Although Charcot foot is an unpleasant topic, ignorance of this condition can lead to foot deformities and permanent mobility impairment.
Charcot arthropathy, or Charcot foot, is the dislocation or fracture of bones and joints - with little or no known trauma - that may develop in individuals with diabetic neuropathy.
The fractures and dislocations may be owed to frequent micro traumas that exceed the bones’ ability to heal. Circulation changes might also trigger the loss of bone minerals, leaving bones weak and susceptible to fracture and displacement.
Why Delayed Diagnosis
Because there is often a delay between the onset of Charcot foot and a diagnosis, those with or at risk of neuropathy should know the signs of this serious condition.
Delays in diagnosing Charcot foot may be owed to:
The symptoms, which are non-specific, are also signs of infection or arthritic conditions.
People with neuropathy may lose sensation in their feet and not feel the pain of fractured or dislocated bones.
People with neuropathy may be used to experiencing foot pain and not realize something else is going on.
The illness may not be immediately recognized by doctors who do not specialize in foot and ankle issues.
The reasons for diagnosis delay make it clear why individuals with neuropathy need to be on the look out for Charcot foot symptoms, and have them checked.
Redness, Swelling, Warmth
Initial signs of Charcot foot (or ankle) are usually redness, swelling, and increased warmth in the affected area or areas (e.g., midfoot, hindfoot, ankle, heel, and forefoot).
Early detection and the use of supportive, protective, or corrective shoes or orthoses can prevent or minimize permanent injury.
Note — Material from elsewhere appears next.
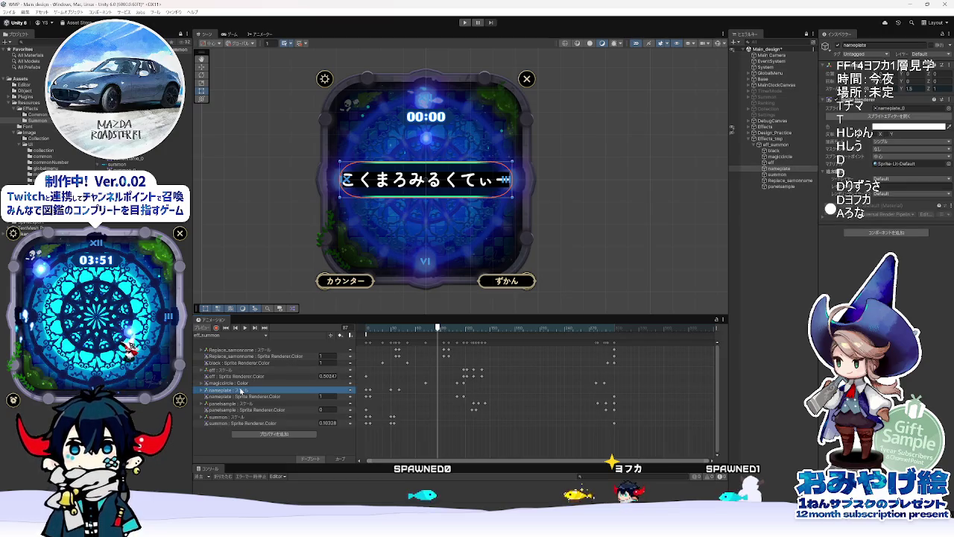
click(234, 377)
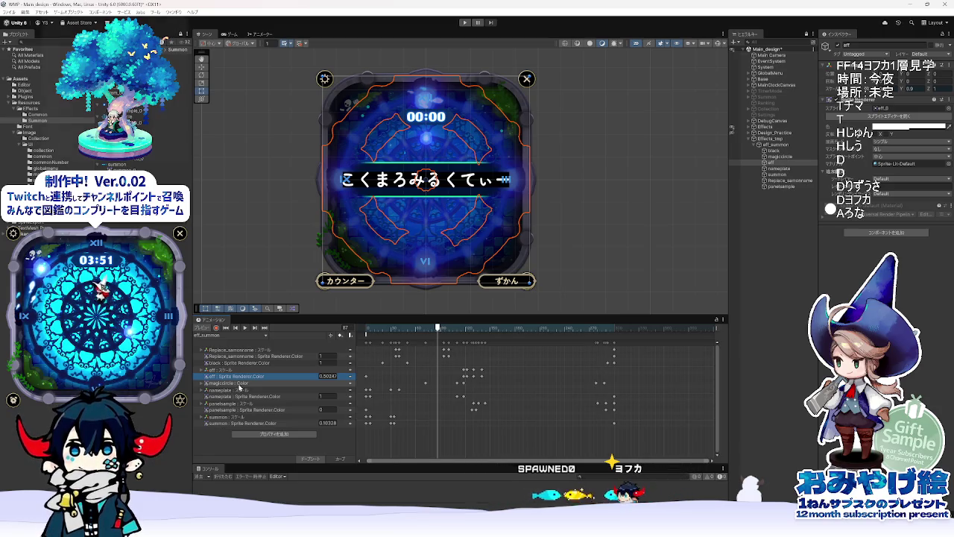
click(238, 396)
Untreated injury can lead to deformities such as the collapse of the midfoot arch (known as “rocker bottom foot”), or ankle and hindfoot instability.
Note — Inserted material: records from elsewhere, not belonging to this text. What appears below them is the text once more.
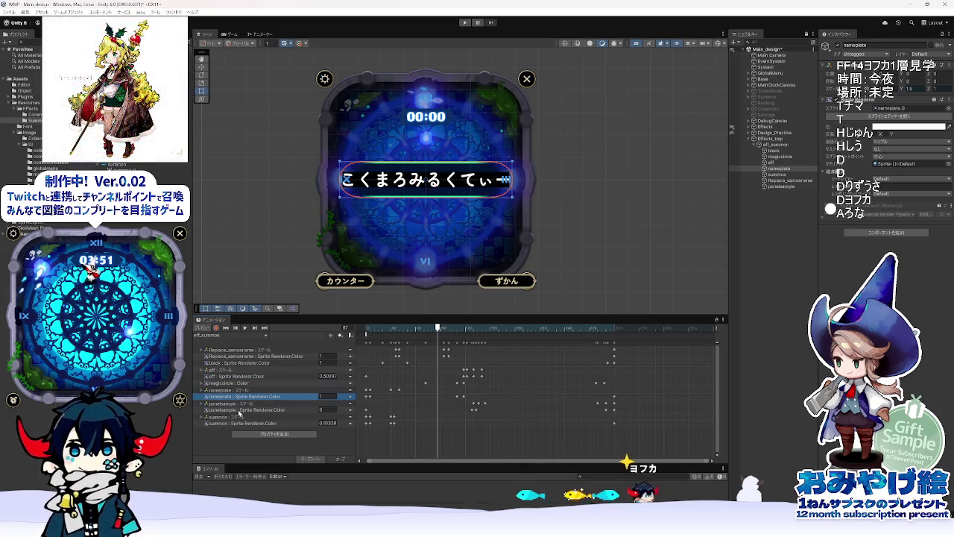
click(237, 349)
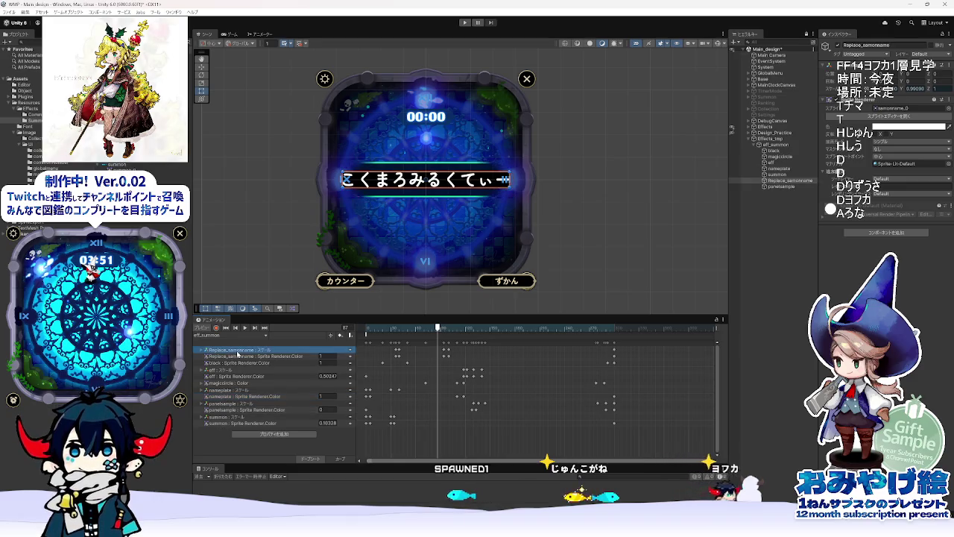
mouse_move(479, 328)
mouse_down()
mouse_move(462, 335)
mouse_move(527, 344)
mouse_move(438, 334)
mouse_move(614, 337)
mouse_up()
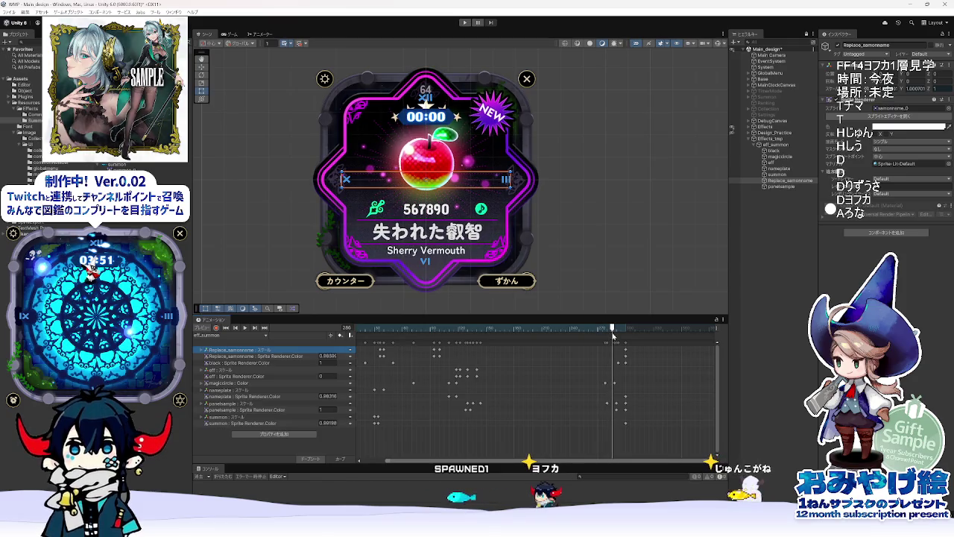
Step: Expand the Replace_samonname tracks and delete the keyframes near the clip's end, then undo the deletion
click(203, 351)
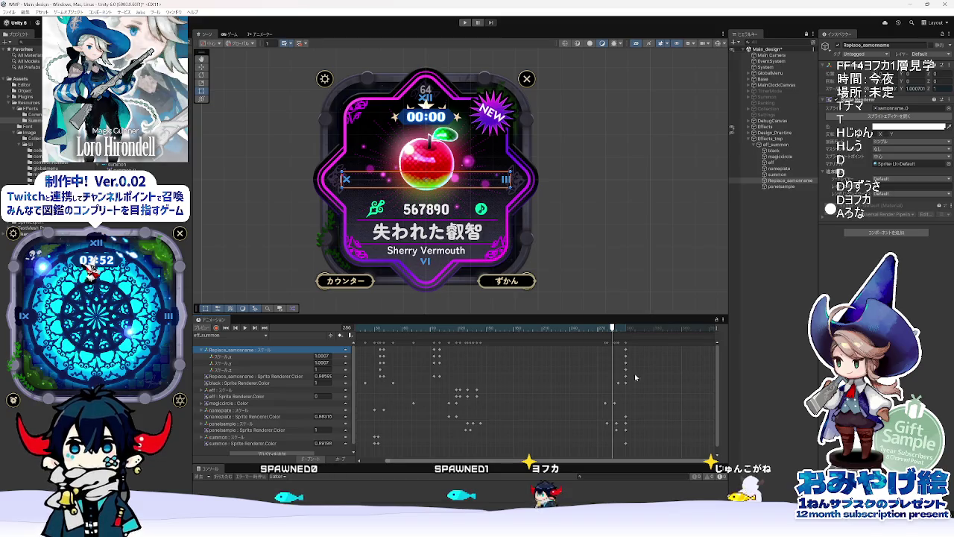
click(229, 377)
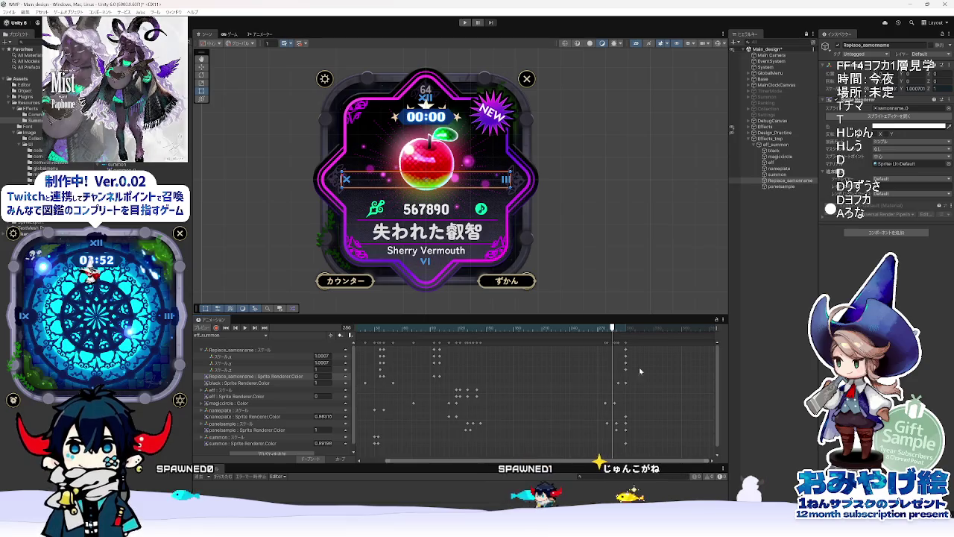
drag(621, 380, 618, 345)
key(Delete)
Those who see their physician with symptoms of neuropathy, redness, swelling, and warmth usually undergo periodic radiographs to determine whether there is soft tissue inflammation, and any bone or joint displacement.
If fractures are discovered, non-surgical treatments include walking braces, protective splints, orthotics, or wearing a cast. Putting weight on the affected foot may be limited. Surgical options include realignment and fusion of bones, and removing problematic bony prominences.
Healing can take several months and may be especially slow after surgery. Many patients will continue to use supportive, protective gear after recovery. Some individuals must limit standing or walking to what is essential for daily living.
So, see your doctor soon as possible for redness, swelling, and warmth - with or without pain - in limbs affected by neuropathy.